### Objective:
Return, unchanged, the lines of the data below, starting at the line that contains "order: Dipsacales" and stopping after the line that contains "genus: Erythroxylum".

### Dataset content:
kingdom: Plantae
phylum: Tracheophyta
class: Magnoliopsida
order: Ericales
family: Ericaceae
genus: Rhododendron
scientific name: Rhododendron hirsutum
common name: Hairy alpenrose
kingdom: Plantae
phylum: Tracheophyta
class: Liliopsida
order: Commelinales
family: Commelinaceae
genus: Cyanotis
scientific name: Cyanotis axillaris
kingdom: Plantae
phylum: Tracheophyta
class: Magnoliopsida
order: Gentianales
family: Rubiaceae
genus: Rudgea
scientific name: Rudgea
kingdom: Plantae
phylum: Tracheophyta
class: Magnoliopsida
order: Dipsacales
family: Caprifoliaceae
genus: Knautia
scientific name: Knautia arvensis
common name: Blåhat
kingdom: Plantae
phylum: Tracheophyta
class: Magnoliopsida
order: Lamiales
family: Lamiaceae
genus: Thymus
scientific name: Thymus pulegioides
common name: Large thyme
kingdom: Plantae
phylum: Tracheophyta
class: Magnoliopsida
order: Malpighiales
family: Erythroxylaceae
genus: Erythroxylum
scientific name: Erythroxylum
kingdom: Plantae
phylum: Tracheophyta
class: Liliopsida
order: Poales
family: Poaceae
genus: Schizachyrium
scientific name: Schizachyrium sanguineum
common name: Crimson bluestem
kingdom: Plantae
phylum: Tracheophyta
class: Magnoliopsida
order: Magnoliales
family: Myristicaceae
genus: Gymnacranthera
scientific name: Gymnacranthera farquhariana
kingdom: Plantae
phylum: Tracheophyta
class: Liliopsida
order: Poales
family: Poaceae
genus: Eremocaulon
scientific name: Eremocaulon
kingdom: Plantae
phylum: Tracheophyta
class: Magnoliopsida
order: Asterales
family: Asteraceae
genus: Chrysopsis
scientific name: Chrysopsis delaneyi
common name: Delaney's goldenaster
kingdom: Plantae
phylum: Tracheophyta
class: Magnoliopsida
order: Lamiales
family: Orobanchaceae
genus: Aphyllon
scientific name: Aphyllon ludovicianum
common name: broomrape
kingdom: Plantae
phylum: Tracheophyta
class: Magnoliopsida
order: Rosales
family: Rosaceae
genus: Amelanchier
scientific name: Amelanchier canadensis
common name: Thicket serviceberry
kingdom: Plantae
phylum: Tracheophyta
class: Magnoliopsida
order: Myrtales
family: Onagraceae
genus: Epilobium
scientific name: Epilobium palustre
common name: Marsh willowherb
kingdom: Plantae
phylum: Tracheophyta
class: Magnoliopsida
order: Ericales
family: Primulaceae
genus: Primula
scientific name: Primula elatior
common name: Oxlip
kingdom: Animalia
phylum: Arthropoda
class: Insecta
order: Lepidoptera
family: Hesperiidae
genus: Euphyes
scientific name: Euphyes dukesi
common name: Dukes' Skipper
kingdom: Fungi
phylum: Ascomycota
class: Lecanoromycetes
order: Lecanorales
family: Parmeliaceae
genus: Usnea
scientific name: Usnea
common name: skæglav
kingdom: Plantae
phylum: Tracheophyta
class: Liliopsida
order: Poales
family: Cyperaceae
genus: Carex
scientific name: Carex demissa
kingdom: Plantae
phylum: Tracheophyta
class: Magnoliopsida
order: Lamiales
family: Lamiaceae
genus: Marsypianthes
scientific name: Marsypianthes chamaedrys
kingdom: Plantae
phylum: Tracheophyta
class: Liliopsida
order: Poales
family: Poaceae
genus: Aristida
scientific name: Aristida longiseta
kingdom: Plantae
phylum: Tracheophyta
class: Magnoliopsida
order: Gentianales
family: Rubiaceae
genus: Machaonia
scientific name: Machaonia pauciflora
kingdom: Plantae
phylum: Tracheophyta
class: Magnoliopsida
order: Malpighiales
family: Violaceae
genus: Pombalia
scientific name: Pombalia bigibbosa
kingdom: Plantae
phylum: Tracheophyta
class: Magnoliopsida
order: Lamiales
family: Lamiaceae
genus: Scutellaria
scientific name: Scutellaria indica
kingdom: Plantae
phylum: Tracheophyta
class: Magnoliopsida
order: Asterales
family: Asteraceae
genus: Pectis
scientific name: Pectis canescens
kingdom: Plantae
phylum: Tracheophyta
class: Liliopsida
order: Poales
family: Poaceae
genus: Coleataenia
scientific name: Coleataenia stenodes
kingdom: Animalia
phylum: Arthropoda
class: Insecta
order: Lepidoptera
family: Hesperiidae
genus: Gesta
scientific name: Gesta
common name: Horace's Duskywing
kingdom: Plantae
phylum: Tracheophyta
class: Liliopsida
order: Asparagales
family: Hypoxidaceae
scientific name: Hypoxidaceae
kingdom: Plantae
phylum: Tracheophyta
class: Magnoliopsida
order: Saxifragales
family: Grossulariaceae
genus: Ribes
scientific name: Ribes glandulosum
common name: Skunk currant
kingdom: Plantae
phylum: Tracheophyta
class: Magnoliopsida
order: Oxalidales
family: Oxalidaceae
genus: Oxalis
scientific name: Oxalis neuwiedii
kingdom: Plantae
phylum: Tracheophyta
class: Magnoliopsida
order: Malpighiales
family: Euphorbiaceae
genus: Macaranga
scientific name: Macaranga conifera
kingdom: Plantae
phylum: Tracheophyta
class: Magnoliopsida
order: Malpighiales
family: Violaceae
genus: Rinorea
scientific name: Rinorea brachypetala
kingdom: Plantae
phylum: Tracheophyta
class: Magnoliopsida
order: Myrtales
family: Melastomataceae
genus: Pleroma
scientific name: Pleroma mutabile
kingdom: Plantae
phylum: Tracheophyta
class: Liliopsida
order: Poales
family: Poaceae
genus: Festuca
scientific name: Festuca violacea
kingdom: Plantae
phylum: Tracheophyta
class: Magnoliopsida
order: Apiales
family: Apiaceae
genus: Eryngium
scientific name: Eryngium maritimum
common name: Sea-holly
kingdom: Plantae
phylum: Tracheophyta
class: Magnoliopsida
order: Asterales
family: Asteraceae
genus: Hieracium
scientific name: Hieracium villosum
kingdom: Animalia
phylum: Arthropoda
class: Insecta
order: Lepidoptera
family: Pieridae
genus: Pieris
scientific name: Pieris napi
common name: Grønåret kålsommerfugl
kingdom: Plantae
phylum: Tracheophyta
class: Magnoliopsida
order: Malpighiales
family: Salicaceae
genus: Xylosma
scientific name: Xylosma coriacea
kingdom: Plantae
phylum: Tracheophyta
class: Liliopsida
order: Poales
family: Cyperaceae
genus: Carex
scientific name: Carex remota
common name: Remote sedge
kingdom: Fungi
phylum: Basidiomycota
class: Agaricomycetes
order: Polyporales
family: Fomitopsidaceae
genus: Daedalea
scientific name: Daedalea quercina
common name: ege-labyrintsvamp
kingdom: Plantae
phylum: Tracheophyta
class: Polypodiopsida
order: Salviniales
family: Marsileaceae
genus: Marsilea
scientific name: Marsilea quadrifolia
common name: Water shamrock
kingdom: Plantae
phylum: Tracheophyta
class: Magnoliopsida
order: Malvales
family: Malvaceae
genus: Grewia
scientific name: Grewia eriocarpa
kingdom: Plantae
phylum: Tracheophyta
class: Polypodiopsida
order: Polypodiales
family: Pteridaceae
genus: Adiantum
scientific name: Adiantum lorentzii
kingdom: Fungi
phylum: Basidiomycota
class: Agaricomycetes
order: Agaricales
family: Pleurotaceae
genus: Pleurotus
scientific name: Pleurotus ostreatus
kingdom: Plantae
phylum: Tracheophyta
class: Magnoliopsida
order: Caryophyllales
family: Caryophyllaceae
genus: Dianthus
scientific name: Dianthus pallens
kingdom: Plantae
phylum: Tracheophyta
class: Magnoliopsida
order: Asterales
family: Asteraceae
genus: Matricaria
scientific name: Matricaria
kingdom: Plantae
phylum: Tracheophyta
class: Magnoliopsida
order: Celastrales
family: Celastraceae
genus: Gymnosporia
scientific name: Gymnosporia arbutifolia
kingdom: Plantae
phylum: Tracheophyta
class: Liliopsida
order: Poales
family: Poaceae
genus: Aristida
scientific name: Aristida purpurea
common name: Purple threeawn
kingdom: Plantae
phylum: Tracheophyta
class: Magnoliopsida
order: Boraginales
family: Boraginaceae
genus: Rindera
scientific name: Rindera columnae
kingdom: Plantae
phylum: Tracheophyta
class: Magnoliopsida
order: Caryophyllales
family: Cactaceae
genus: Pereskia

### Right answer:
order: Dipsacales
family: Caprifoliaceae
genus: Knautia
scientific name: Knautia arvensis
common name: Blåhat
kingdom: Plantae
phylum: Tracheophyta
class: Magnoliopsida
order: Lamiales
family: Lamiaceae
genus: Thymus
scientific name: Thymus pulegioides
common name: Large thyme
kingdom: Plantae
phylum: Tracheophyta
class: Magnoliopsida
order: Malpighiales
family: Erythroxylaceae
genus: Erythroxylum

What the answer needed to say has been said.